Here are a few tips and tricks to help you perform at your best and also to make sure you have an enjoyable Valentine’s Day this year.
One word. Sunblock. Use it. Don’t use it. It’s February in Grabouw.
Hydrate well. Again, it’s February in Grabouw.
What says “I love you” more than supporting your significant other at a swimming event for a whole day in the sun. It is Valentine’s Day after all. Pack a picnic and bring him or her along. If you fail to pack a picnic you can always stop at the famous Peregrine Farm Stall for their legendary Springbok pies and fresh apple juice.
I would suggest getting comfortable breathing to both the left and the right in the days before the race. It is a great skill to have when swimming in open water as you’ll need to check where you are in relation to the land and to other swimmers. It can also help relieve a stitch that can occur from only breathing to one side.
A good idea is to rest two days before the event and then to do a very easy, loosener swim the day before the event.

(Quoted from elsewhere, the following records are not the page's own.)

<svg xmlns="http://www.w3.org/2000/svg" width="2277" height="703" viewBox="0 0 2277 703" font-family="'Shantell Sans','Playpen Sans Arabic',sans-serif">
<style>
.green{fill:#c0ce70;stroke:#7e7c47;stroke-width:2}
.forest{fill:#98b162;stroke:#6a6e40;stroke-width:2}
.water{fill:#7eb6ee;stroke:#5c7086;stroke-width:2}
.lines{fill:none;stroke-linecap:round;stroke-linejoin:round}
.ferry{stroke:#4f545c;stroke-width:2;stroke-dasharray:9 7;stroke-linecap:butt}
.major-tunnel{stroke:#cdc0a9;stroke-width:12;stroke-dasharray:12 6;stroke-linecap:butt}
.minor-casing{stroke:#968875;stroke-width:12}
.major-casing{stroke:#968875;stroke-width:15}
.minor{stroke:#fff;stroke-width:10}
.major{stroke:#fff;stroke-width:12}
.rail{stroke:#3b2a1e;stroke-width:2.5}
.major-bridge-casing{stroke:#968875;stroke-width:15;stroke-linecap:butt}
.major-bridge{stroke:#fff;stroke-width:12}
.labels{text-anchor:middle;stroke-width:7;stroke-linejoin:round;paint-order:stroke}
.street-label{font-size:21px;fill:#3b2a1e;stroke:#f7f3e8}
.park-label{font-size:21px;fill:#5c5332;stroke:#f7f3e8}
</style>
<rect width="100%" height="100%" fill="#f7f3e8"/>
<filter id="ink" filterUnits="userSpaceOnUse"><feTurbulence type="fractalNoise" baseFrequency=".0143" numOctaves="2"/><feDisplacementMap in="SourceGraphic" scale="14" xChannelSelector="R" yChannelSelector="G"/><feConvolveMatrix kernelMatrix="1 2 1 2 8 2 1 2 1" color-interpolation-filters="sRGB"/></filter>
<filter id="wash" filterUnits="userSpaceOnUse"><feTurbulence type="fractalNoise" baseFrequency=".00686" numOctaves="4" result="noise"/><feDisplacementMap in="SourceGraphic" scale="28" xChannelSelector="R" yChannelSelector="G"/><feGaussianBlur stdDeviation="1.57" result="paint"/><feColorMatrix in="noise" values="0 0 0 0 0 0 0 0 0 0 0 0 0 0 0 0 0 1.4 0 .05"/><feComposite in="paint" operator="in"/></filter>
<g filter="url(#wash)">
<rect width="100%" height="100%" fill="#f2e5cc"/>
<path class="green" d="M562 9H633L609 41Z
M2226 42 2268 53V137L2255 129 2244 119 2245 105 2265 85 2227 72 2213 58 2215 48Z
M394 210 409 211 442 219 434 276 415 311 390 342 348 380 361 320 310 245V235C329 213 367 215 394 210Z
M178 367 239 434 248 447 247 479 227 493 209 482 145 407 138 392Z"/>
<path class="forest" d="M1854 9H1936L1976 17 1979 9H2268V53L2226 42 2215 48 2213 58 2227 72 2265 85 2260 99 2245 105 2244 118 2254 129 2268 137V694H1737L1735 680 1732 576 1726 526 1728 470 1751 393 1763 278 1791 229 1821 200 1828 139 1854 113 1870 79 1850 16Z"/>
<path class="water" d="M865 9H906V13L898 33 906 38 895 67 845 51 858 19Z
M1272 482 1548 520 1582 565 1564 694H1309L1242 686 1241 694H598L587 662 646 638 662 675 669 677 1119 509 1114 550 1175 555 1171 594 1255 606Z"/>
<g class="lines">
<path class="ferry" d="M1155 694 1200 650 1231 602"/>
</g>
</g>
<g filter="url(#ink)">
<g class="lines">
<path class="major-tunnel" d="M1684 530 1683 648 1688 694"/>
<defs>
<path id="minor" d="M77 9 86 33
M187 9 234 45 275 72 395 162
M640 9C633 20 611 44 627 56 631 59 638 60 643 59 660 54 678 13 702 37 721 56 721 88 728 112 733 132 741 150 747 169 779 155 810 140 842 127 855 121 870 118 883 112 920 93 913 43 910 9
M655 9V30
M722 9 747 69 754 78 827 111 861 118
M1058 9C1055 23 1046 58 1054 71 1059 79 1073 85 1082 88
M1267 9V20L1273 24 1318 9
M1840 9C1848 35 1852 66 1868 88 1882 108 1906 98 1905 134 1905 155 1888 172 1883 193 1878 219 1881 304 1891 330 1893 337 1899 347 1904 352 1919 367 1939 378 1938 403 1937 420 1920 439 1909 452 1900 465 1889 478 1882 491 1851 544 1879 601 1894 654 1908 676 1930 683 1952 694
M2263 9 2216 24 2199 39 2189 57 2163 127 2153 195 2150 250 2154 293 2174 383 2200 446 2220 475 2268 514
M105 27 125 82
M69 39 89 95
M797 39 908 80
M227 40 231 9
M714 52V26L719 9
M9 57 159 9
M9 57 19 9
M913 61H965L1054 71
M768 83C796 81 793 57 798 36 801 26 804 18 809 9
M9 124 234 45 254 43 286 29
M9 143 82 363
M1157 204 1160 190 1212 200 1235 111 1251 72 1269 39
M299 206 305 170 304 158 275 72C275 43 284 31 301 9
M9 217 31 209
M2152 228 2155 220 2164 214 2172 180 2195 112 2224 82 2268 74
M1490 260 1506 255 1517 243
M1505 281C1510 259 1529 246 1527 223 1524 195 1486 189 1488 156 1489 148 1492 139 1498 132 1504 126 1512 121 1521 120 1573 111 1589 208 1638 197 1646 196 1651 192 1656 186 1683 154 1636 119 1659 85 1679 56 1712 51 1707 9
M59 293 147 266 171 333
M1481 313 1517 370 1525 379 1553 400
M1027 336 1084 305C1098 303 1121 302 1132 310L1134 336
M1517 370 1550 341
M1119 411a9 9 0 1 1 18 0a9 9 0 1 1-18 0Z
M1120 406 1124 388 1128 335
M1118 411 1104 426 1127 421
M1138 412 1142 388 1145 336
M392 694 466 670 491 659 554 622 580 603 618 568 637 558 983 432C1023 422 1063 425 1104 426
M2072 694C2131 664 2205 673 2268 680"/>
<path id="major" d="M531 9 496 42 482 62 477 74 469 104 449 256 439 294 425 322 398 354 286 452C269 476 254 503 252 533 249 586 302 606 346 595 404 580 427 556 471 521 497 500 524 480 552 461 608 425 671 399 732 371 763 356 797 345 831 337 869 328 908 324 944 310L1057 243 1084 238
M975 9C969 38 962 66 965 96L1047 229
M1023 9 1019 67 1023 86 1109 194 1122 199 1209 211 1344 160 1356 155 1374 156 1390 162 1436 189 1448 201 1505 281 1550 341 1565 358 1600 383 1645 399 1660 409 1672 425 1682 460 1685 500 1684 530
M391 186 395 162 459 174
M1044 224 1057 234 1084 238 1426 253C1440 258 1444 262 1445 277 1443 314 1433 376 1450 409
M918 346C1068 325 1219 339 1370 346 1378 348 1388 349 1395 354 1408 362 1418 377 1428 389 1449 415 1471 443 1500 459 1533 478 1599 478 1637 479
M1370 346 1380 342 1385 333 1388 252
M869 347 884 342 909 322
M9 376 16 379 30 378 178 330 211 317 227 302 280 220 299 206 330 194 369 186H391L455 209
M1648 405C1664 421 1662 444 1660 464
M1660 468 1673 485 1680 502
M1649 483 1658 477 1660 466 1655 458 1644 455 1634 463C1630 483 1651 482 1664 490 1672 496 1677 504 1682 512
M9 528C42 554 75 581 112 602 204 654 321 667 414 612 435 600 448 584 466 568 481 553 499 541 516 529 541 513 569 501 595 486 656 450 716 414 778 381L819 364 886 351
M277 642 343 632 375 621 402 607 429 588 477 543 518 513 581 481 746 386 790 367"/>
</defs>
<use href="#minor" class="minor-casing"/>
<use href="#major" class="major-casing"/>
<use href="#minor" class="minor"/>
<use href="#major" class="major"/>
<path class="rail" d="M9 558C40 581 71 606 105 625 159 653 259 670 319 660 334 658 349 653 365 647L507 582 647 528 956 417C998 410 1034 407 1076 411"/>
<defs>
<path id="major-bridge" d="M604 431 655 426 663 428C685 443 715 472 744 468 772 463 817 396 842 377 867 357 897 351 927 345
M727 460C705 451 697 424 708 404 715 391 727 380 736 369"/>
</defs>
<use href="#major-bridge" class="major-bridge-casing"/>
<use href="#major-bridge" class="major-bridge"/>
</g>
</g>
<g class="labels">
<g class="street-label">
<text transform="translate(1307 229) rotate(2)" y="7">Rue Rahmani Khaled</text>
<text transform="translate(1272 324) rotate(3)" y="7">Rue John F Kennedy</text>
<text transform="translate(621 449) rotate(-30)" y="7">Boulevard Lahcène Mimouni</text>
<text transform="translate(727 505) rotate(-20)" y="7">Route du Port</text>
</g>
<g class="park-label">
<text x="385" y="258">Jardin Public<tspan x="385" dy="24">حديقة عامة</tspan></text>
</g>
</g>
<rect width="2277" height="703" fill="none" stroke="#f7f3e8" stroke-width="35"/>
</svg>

This will ensure that you are rested, but that you retain your “feel for the water” and so that you don’t feel sluggish on race day.
The Western Cape doesn’t have many mass participation swim events, so unless you have done a triathlon recently you may be concerned about starting with so many other swimmers around you.
Yes, this is a legitimate issue, but nothing that you can’t conquer. If you are worried about being knocked about at the start, either start at the sides or at the back of the field. You can even wait a few seconds for the mass of people to rush off being entering the water.
Sighting for buoys: when swimming in a dam it is necessary to lift your head fairly often to sight for the marker buoy that you are heading for. If you don’t do this often enough you are going to drift off course and you’ll need to correct yourself. This will result in swimming further than need be.
Remember to warm up for your mile swim. It is never a good idea to start a race without having done a proper warm up. If possible, get into the dam before your race and do a bit of swimming. If this is not possible then you can do a dryland warm up – swinging your arms, stretching and getting your heart rate up a bit.
There are two strategies that can be used for pacing – either start fast to be able to swim with faster people or start conservatively and build as you go.
More experienced and fitter swimmers might want to start fast, but this will make for a rather uncomfortable kind of hurting.
A much more pleasant way of racing is to start at a comfortable pace and to build up as you go. It is fun to overtake people and you’ll finish feeling great.
(I can assure you that most men will take option 1)
Start times are as follows:
U13 male and female – 08h30
14-30 male and female – 11h30
31-40 male and female – 10h00
41-50 male and female – 09h15
51-60 male and female – 08h30
60+ male and female – 08h30
ELITE – 10h45
Saturday promises to be a fantastic day, so pack your deck chair, your cozzie and a cooler box and come and enjoy a day out in apple country.